Está rodeado de morte, o meu pai.
Morreu a Maria, disse-me assim que me viu. No olhar já não mora, nem o medo, nem a surpresa. Antes a resignação. Já não me diz, assustado, Todos os dias morre mais um. Agora despede-se de mim com uma aflição contida, fruto do medo de não me voltar a ver.
Está rodeado de morte, o meu pai. Mesmo quando à sua volta todos se esforçam por lhe dar vida.
Porque a vida não se dá a quem vive rodeado de morte, como o meu pai. Não se dá assim, sem mais nem menos.
É demasiado frágil. Demasiado efémera. O que é que eu vivi? Pergunta-me ele e eu não lhe sei responder. Viveu algo de único. Vive, algo de único. Porque não há duas vidas iguais. Mas ele olha em volta, e só vê morte. Não consegue congratular-se por ele e por todos os outros que ainda cá estão, porque a vida só é frágil para alguns.
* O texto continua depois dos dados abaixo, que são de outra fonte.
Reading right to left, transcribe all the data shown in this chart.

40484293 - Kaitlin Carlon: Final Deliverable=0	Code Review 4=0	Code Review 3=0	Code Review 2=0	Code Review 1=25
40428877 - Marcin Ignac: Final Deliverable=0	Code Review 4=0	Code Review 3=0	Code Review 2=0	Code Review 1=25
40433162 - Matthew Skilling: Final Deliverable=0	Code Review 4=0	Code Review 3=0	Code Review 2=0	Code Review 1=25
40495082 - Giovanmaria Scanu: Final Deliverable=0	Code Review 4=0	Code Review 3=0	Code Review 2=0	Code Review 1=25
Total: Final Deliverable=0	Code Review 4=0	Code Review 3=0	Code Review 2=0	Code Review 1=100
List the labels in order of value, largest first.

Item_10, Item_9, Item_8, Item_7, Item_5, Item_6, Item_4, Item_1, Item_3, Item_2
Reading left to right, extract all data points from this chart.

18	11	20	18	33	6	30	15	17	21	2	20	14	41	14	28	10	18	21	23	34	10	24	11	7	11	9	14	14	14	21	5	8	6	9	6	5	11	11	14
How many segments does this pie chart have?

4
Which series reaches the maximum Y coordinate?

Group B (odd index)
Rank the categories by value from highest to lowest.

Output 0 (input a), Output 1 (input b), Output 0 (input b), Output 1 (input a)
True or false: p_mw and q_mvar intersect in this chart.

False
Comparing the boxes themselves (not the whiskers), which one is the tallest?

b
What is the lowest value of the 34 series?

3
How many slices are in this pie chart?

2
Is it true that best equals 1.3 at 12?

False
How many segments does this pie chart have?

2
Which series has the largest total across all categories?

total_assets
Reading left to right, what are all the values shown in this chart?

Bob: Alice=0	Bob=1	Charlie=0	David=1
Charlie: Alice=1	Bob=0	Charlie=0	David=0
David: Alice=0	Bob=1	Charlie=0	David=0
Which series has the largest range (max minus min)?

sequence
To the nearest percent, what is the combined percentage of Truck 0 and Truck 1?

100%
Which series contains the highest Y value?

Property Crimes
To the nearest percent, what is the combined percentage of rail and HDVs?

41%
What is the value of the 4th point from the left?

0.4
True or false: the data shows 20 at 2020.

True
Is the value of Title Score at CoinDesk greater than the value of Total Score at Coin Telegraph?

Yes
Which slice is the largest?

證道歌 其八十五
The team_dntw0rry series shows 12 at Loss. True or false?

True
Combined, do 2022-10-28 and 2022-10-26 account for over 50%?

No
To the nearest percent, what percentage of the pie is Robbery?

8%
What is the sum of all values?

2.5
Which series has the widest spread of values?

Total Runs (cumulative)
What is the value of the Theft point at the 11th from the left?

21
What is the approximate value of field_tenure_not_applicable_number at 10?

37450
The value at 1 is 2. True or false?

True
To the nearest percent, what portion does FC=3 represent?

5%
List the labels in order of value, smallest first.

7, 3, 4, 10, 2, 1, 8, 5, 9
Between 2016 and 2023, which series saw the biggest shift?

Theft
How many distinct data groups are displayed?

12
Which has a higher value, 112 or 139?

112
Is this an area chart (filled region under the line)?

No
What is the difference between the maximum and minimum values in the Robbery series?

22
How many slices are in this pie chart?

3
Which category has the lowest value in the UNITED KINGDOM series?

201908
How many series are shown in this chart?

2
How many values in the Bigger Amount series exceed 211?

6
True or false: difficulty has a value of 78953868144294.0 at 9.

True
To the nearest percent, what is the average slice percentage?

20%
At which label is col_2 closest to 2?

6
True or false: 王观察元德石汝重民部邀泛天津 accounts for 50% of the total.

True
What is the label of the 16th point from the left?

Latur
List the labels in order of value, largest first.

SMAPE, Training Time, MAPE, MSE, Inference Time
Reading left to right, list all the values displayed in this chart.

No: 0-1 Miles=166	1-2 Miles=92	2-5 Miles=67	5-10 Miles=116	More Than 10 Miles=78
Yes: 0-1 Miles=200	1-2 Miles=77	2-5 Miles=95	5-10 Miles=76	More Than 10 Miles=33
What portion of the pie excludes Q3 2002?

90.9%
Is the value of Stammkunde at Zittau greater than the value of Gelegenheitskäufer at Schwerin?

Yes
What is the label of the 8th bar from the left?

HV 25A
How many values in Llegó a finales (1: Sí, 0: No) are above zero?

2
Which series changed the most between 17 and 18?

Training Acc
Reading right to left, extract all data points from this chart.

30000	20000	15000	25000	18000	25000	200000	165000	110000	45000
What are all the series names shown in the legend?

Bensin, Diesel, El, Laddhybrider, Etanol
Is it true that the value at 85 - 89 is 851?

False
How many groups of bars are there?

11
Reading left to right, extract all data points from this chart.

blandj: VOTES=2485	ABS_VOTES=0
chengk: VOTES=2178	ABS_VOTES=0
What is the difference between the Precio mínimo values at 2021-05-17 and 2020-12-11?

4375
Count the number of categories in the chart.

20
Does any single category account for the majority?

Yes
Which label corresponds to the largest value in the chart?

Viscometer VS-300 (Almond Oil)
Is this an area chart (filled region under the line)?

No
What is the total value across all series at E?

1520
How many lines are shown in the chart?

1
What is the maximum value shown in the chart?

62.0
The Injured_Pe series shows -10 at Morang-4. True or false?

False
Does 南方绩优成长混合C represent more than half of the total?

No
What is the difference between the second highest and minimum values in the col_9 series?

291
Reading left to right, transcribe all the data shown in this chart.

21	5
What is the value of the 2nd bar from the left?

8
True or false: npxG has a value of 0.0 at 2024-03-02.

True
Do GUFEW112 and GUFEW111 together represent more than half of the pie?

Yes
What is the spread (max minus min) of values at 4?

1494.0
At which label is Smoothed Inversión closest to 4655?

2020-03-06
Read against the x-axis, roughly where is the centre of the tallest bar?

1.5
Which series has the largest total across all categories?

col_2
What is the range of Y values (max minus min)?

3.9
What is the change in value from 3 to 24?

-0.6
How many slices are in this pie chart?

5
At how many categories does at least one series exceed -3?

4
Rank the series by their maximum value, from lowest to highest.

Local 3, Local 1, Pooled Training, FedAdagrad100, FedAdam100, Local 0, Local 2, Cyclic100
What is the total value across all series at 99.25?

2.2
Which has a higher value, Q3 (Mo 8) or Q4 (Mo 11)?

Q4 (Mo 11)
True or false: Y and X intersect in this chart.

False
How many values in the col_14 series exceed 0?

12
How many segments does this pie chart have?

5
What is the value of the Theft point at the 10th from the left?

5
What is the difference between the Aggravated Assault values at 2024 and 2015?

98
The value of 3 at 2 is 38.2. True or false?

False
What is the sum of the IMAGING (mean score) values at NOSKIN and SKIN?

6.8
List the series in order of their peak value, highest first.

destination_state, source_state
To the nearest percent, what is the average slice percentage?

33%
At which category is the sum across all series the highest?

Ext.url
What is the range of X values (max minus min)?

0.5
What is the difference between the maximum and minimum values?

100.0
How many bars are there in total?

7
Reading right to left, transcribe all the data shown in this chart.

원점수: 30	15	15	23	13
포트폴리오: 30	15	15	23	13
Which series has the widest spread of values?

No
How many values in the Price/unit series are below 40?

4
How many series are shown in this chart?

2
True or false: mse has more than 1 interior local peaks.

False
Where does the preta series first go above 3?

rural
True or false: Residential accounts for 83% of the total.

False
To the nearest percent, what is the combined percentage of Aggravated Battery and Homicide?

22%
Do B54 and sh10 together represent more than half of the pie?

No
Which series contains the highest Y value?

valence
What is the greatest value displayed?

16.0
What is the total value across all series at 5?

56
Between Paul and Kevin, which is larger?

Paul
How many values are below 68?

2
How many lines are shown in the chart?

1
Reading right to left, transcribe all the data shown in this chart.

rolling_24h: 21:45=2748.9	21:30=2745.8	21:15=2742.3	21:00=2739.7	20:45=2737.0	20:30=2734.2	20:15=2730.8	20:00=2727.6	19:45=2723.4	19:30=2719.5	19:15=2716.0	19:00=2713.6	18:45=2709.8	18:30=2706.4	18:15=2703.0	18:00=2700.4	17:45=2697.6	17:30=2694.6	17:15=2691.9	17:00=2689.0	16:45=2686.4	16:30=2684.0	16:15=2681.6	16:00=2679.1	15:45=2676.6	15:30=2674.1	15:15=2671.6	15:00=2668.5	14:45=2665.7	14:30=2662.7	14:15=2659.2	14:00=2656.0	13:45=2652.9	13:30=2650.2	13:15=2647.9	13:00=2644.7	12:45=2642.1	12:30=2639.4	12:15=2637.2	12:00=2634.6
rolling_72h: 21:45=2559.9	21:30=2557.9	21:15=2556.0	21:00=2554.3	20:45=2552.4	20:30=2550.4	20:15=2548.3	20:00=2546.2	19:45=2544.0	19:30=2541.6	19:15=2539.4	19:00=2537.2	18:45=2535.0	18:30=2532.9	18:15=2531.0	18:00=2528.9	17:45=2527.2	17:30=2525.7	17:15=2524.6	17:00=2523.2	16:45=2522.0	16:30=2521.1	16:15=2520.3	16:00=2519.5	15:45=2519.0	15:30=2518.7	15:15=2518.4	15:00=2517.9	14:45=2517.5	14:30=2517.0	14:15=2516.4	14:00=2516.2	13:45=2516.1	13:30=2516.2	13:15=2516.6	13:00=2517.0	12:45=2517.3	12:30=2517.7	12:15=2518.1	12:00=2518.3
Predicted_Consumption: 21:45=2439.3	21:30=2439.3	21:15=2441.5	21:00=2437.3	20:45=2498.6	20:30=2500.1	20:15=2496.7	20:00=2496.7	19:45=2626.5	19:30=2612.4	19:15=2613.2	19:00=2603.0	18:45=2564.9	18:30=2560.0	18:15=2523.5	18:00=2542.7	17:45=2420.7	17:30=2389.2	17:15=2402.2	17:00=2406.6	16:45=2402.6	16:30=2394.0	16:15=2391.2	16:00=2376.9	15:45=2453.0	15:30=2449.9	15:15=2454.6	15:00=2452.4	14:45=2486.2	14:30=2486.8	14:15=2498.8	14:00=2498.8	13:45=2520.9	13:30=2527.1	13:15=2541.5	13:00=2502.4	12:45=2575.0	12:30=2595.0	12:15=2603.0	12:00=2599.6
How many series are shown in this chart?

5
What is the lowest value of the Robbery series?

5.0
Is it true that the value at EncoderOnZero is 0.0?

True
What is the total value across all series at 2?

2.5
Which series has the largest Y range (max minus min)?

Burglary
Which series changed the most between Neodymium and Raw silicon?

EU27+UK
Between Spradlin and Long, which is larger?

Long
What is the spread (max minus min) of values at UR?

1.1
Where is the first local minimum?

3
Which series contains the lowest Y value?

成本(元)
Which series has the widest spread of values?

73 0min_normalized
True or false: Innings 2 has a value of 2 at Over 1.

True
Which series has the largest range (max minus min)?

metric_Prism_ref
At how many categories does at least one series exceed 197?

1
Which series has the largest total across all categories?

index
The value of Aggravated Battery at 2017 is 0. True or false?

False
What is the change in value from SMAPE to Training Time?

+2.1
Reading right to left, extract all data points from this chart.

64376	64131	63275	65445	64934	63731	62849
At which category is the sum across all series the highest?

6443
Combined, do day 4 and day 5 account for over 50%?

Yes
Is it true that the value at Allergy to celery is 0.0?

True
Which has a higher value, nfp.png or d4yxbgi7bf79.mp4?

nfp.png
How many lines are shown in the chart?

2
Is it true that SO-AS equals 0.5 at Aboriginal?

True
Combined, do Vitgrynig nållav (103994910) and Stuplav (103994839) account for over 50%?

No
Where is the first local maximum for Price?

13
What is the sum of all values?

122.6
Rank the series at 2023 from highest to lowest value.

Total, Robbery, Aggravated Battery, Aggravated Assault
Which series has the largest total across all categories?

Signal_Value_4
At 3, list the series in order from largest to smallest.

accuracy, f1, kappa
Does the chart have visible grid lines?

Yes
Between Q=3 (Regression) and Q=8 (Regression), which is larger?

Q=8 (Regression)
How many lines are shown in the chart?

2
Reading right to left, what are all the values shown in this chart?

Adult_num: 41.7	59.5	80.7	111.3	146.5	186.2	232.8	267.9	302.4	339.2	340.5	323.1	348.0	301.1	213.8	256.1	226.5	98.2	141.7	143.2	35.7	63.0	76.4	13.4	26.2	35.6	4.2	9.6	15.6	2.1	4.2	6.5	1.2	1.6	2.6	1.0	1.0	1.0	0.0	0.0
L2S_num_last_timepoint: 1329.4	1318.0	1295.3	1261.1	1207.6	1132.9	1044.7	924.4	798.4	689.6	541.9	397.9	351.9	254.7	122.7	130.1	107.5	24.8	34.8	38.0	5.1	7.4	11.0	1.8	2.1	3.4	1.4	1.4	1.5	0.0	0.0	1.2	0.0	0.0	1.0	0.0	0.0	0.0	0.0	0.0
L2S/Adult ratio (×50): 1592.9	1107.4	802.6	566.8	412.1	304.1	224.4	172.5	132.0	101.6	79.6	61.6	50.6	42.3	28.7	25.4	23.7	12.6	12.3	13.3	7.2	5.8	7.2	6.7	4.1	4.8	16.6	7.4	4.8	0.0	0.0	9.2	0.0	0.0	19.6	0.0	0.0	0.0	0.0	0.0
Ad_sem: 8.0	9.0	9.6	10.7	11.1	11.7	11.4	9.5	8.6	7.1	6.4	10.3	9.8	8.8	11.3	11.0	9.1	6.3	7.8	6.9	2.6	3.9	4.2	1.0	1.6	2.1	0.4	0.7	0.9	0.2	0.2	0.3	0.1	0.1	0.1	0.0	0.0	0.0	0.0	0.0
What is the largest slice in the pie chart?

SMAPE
Para outros, ela é cada vez mais forte, mais longa, mais rija. Não vale a pena deixar de a viver antes de tempo, sentado à espera que ela acabe porque pode acabar hoje, ou não.
Como morreu ela? perguntei. Assim, sem mais nem menos, estava a andar de um lado para o outro, como de costume, e caiu. Teve um avc.
Que sorte a dela! Morreu de repente, quase com noventa anos!
Pois é, são assim as coisas, frágeis. Frágeis. Agora sim, depois já não. Mas, caramba! noventa anos é obra!
3 comentários:
Sabes, a partir de uma certa idade não há como contrariar esses sentimentos. A morte passa a estar próxima, demasiado próxima, e quem ainda tem consciência sente-a muito bem. Gostaria de dizer-te que isso lhe passa. Mas provavelmente estaria a iludir-te, se é que ainda te iludes, coisa que nem me parece... Um beijinho.
Com gajos como o Sócrates e o Passos, certamente não chegaremos a essa obra... :(
É na verdade uma realidade à medida que avançamos na idade o fim está em todo o lado,ainda que para uns chegue bem mais cedo que para outros a visão de todos passa pelo mesmo caminho.
Bom seria mesmo não pensar nessa inevitabilidade(palavrão que tanto se usa agora) e vivermos um dia de cada vez!